Like the iris dataset, these sets can also be retrieved through the sklearn.datasets class by one simple function call.

In [10]:
digits = datasets.load_digits()
X = digits.data
y = digits.target

print(X)
print(y)

[[  0.   0.   5. ...,   0.   0.   0.]
 [  0.   0.   0. ...,  10.   0.   0.]
 [  0.   0.   0. ...,  16.   9.   0.]
 ..., 
 [  0.   0.   1. ...,   6.   0.   0.]
 [  0.   0.   2. ...,  12.   0.   0.]
 [  0.   0.  10. ...,  12.   1.   0.]]
[0 1 2 ..., 8 9 8]


We learn from the website that the data is represented as 64 columns, where each column is a number between [0, 16] that describes a pixel in an 8x8 grid to draw one of the 9 numerical characters. In this dataset we have 1797 total characters. This is the beginning of image classification which we will touch on in a later practical. 

In [11]:
from matplotlib import pyplot as plt
plt.imshow(digits.images[-1], cmap=plt.cm.gray_r, interpolation='nearest')

<matplotlib.image.AxesImage at 0x10c7bc9b0>

In [12]:
X.shape

(1797, 64)

In [16]:
print(X.max(), X.min())

16.0 0.0


In [14]:
for i in range(1, 10):
    X_train, X_test, y_train, y_test = train_test_split(X, y, test_size = i/10)
    classifier = tree.DecisionTreeClassifier()
    classifier.fit(X_train, y_train)
    predictions = accuracy_score(y_test, classifier.predict(X_test))
    print("Test size {}, Prediction {}".format((i/10),predictions))

Test size 0.1, Prediction 0.8333333333333334
Test size 0.2, Prediction 0.8555555555555555
Test size 0.3, Prediction 0.8407407407407408
Test size 0.4, Prediction 0.8386648122392212
Test size 0.5, Prediction 0.8175750834260289
Test size 0.6, Prediction 0.7831325301204819
Test size 0.7, Prediction 0.7813990461049285
Test size 0.8, Prediction 0.8087621696801113
Test size 0.9, Prediction 0.7200247218788628


In [15]:
for i in range(1, 10):
    X_train, X_test, y_train, y_test = train_test_split(X, y, test_size = i/10)
    classifier = KNeighborsClassifier()
    classifier.fit(X_train, y_train)
    predictions = accuracy_score(y_test, classifier.predict(X_test))
    print("Test size {}, Prediction {}".format((i/10),predictions))

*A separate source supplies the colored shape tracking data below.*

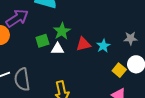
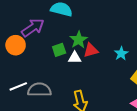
red triangle: (83, 44) -> (91, 50), moved
gray semicircle: (22, 79) -> (39, 90), turned 100

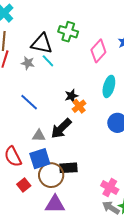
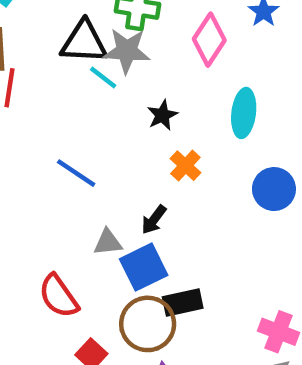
gray star: (28, 63) -> (127, 51), moved, size x1.5
black star: (71, 96) -> (162, 115), moved
black arrow: (61, 128) -> (154, 220), size x0.6
blue square: (40, 159) -> (144, 267), moved

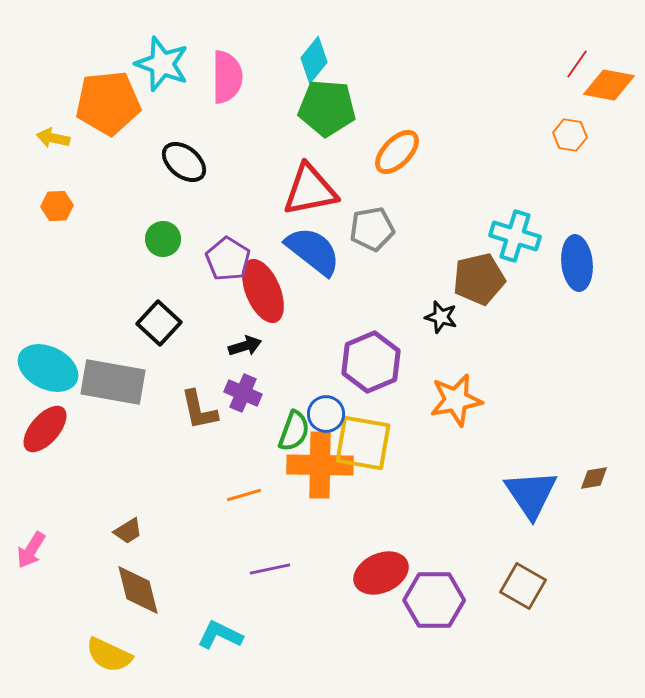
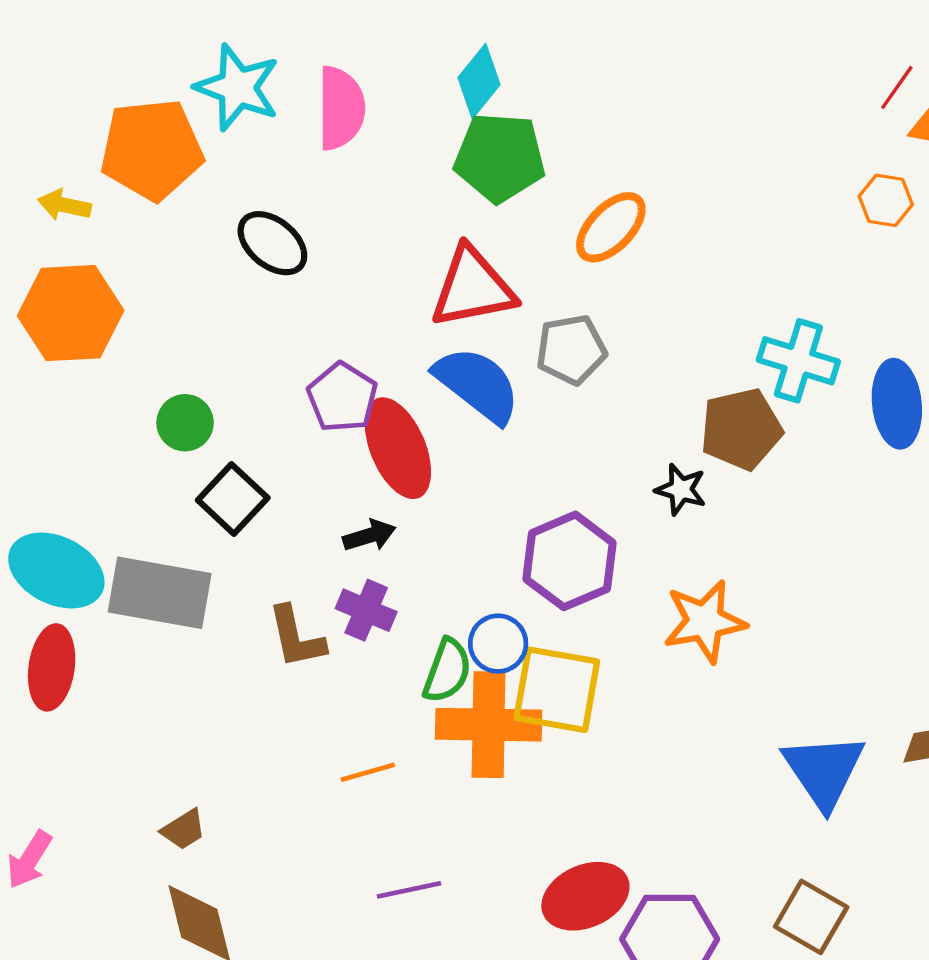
orange hexagon: (57, 206) -> (71, 313), size x2.0
green circle: (163, 239) -> (185, 423), moved
red ellipse: (45, 429) -> (52, 667), turned -33

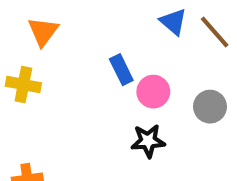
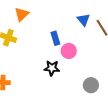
gray circle: (210, 107) -> (91, 85), moved
black star: (148, 141) -> (52, 68), moved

Test size 0.1, Prediction 0.9944444444444445
Test size 0.2, Prediction 0.9916666666666667
Test size 0.3, Prediction 0.9814814814814815
Test size 0.4, Prediction 0.9888734353268428
Test size 0.5, Prediction 0.9810901001112347
Test size 0.6, Prediction 0.969416126042632
Test size 0.7, Prediction 0.9689984101748808
Test size 0.8, Prediction 0.958970792767733
Test size 0.9, Prediction 0.9276885043263288


As you can see the K Neighbours algorithm is much better in this example. We could also use more advanced classifiers such as Random Forests. We won't touch on these in this seminar.